I enrolled in this course hoping to learn practical ways of using learning circles in a high school setting. Now that the semester is over, I realize that I’m walking away with a lot more information to draw from than I expected! From what I learned this semester, I believe there are many different approaches to learning circles that would be great to use with high school students. Learning circles enable students to discuss controversial topics without being interrupted and misunderstood. They also arenas in which social justice can be discussed and changes can be made. However, I feel that the two most meaningful ways of using learning circles with high school students focus on the students’ moral and emotional health and development. Oftentimes in public high schools, these aspects of humanity are overlooked. It is considered the job of the family, community, religion, or other social network to encourage students morally and emotionally. However, these types of conversations can and should take place in school. In my opinion, it would help foster community and create strong relationships that could positively influence educational attainment.

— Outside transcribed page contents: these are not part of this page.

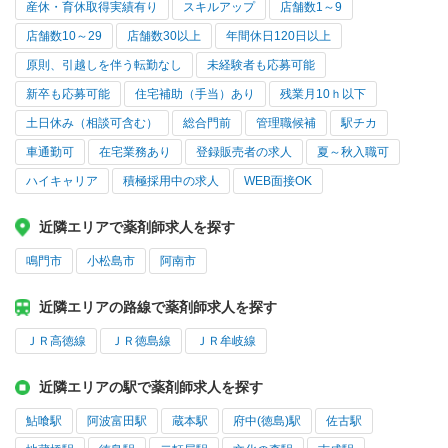
産休・育休取得実績有り
スキルアップ
店舗数1～9
店舗数10～29
店舗数30以上
年間休日120日以上
原則、引越しを伴う転勤なし
未経験者も応募可能
新卒も応募可能
住宅補助（手当）あり
残業月10ｈ以下
土日休み（相談可含む）
総合門前
管理職候補
駅チカ
車通勤可
在宅業務あり
登録販売者の求人
夏～秋入職可
ハイキャリア
積極採用中の求人
WEB面接OK
近隣エリアで薬剤師求人を探す
鳴門市
小松島市
阿南市
近隣エリアの路線で薬剤師求人を探す
ＪＲ高徳線
ＪＲ徳島線
ＪＲ牟岐線
近隣エリアの駅で薬剤師求人を探す
鮎喰駅
阿波富田駅
蔵本駅
府中(徳島)駅
佐古駅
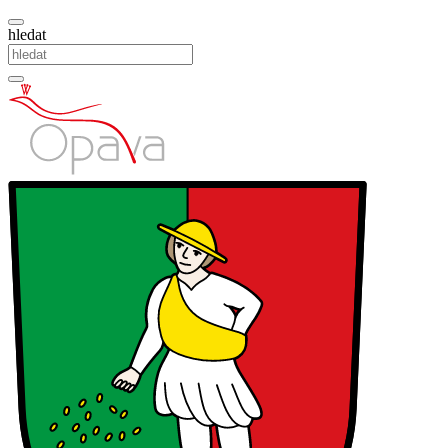
hledat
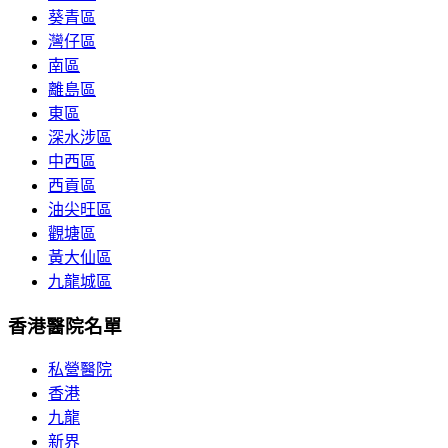
葵青區
灣仔區
南區
離島區
東區
深水涉區
中西區
西貢區
油尖旺區
觀塘區
黃大仙區
九龍城區
香港醫院名單
私營醫院
香港
九龍
新界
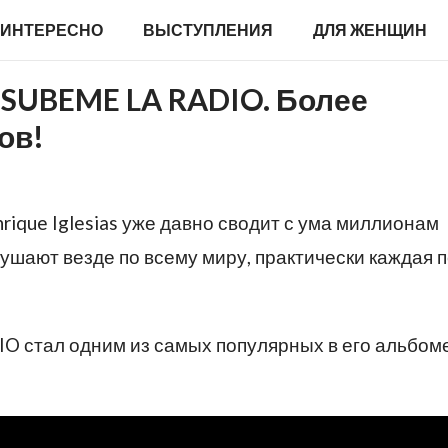
ИНТЕРЕСНО
ВЫСТУПЛЕНИЯ
ДЛЯ ЖЕНЩИН
 — SUBEME LA RADIO. Более
ов!
ique Iglesias уже давно сводит с ума миллионам
лушают везде по всему миру, практически каждая 
O стал одним из самых популярных в его альбом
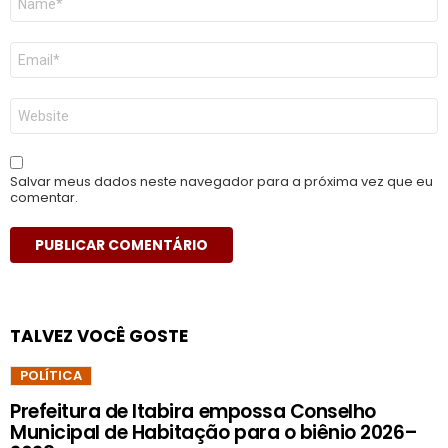
*
E-
mail
*
Site
Salvar meus dados neste navegador para a próxima vez que eu
comentar.
TALVEZ VOCÊ GOSTE
POLÍTICA
Prefeitura de Itabira empossa Conselho
Municipal de Habitação para o biênio 2026–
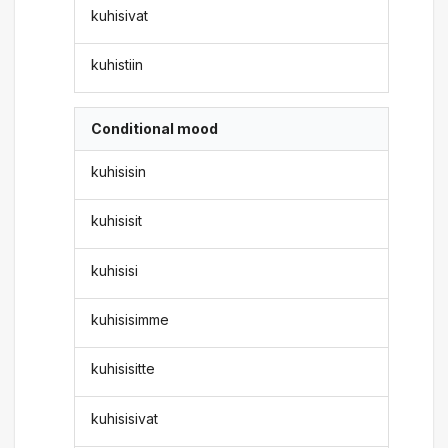
kuhisivat
kuhistiin
Conditional mood
kuhisisin
kuhisisit
kuhisisi
kuhisisimme
kuhisisitte
kuhisisivat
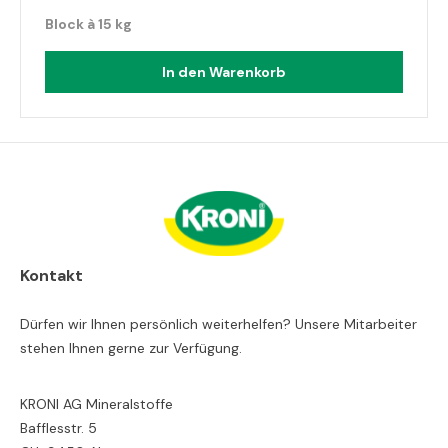
Block à 15 kg
In den Warenkorb
Kontakt
Dürfen wir Ihnen persönlich weiterhelfen? Unsere Mitarbeiter
stehen Ihnen gerne zur Verfügung.
KRONI AG Mineralstoffe
Bafflesstr. 5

The first approach to learning circles for high school students is philosophy-based. This would encourage moral development. In class, we tried out a Philosophy for Kids exercise using a Frog and Toad story. I really enjoyed this activity. Children and young people are rarely asked to give their insights and perspectives on deep, philosophical issues. Too often, public education seeks to fill students up with information instead of enabling them to think critically and discover truth on their own. High school students certainly have the cognitive ability to think deeply about philosophical topics. In fact, high school is a place where students really should tackle these tough questions. Before long, they will enter college or the workforce. They will soon start their own families. In order to be fully mature adults, they need to have a clear understanding of their belief systems and what they stand for. Learning circles can be used to encourage students to develop their opinions on love, honesty, community, peace, and other important topics. While religion may enter these conversations, it is not required to. Morality certainly exists outside of religion. In addition, many religions share similar belief structures. The goal is to develop a value-neutral area in which students can talk about what they believe and why.
Another approach to learning circles for high school students is based on personal reflection. This nurtures students’ emotional health and development. By doing learning circles, I realized that my first, natural response to a question is not usually the one that is the most true. When I sit and listen to other people speak during the learning circle, I have more time to reflect on my answer than I would have in a normal conversation. This period of time, although short, is longer than most people given themselves to respond. It enables participants to really think about what they want to say. In return, learning circle participants understand more about themselves and everyone learns a little bit more about one another.
I believe the learning circle atmosphere encourages participants to show their true selves, instead of the false front that they would like to portray. This type of experience is especially important for high school students. From what I experienced in high school, it was rare when every member of a group was paid equal attention, listened to in the same manner, and given the same amount of respect. In order to be important, students had to behave in certain ways. I think that learning circles remove some of this social pressure, even if only for an hour or so.